En su libro “El mundo en un balón. Cómo entender la globalización a través del fútbol”, el escritor Franklin Foer utiliza el deporte para explicar a los estadounidenses el nacionalismo, las guerras culturales, la corrupción y la nueva oligarquía, y observa que aunque la del fútbol es la economía más avanzada de la globalización, no ha conseguido borrar antiguos tribalismos.

Este año el fútbol ha sido una plataforma gigante para subrayar la desigualdad de género dentro y fuera de la cancha: envueltas en hijabs, las activistas iraníes denunciaron en Rusia que en su país tienen prohibido ir a los estadios. Horas después, entraban a las gradas por primera vez en 37 años para ver el partido Irán-España en pantalla gigante.

Si para Shakespeare el mundo era un gran escenario, hoy el planeta –calles, aulas, Congreso, diarios incluidos– no parece ser más que una gran cancha de fútbol.

Durante el Mundial del 2006 en Alemania, Kofi Annan –entonces secretario general de las Naciones Unidas– escribió una columna en la que enumeraba los motivos por los que la ONU envidiaba a la FIFA. Decía que esta era más incluyente, relevante, interesante y efectiva que la gran familia de naciones, y que la Copa del Mundo hace un mejor trabajo para igualar el piso en el que compiten países dispares sin otra cosa que su talento y que los ires y venires transcontinentales de los jugadores eran una prueba fehaciente de las virtudes de acoger migrantes.

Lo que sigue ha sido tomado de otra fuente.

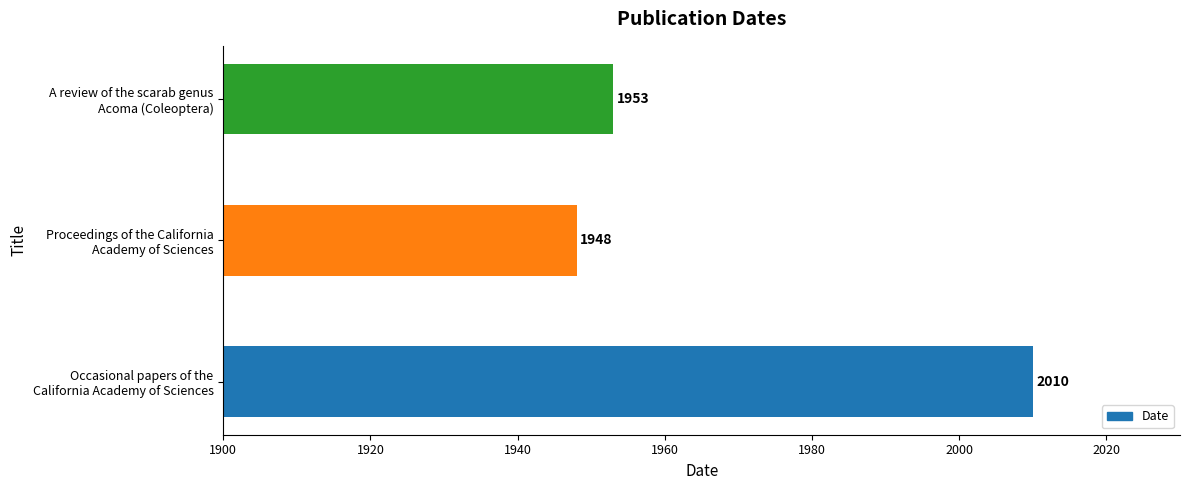

What is the difference between the maximum and minimum values?

62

Después de los escándalos de corrupción de la FIFA, es seguro que el señor Annan hoy no demostraría tanto entusiasmo, pero la idea es esa: el Mundial hermana y nos acerca. ¿Hay datos que lo confirmen más allá de la emoción de llevar una camiseta y comerse las uñas frente al televisor?

Andrew Bertoli es un politólogo de la Universidad de Darmouth que diseñó un experimento para establecer los efectos del nacionalismo en el comportamiento de los países. Construyó una base de datos con resultados de las clasificaciones al Mundial desde 1958 hasta el 2010. Encontró que los países que con las justas clasificaron (por dos puntos o menos) para la Copa del Mundo eran más propensos al conflicto que los que no clasificaron por igual diferencia de puntos. Después de ganar su participación en la Copa del Mundo, estos países aumentaban su participación militar y emprendían más hostilidades contra otras naciones. Según estos descubrimientos, el boleto a Rusia podría envalentonarnos al extremo del conflicto.

Pero si clasificar al Mundial pudiera volvernos unos cretinos ante el resto del mundo, ganar partidos mejoraría las cosas en casa. Tres economistas examinaron datos de 24 naciones de África subsahariana y encontraron que después de una victoria futbolística internacional las personas se sentían más identificadas con su país que con su grupo étnico o religioso, y caían los índices de violencia. Ojo, el entusiasmo no se traducía ni en optimismo económico ni en apoyo al gobierno de turno, pero sí en una mayor confianza hacia el prójimo. El efecto prevalece durante meses, según Emilio Depetris-Chauvin de la Universidad Católica de Chile y sus colegas en Barcelona y Estados Unidos, y podría aprovecharse en la formulación de políticas públicas que se benefician de la participación emocional de los ciudadanos para promover cambios culturales o políticos duraderos.

El resultado de ayer, aunque decepcionante, nos permite imaginar que este Mundial nos deja con un pequeño capital social para emprender el resto del año. Pensemos cómo.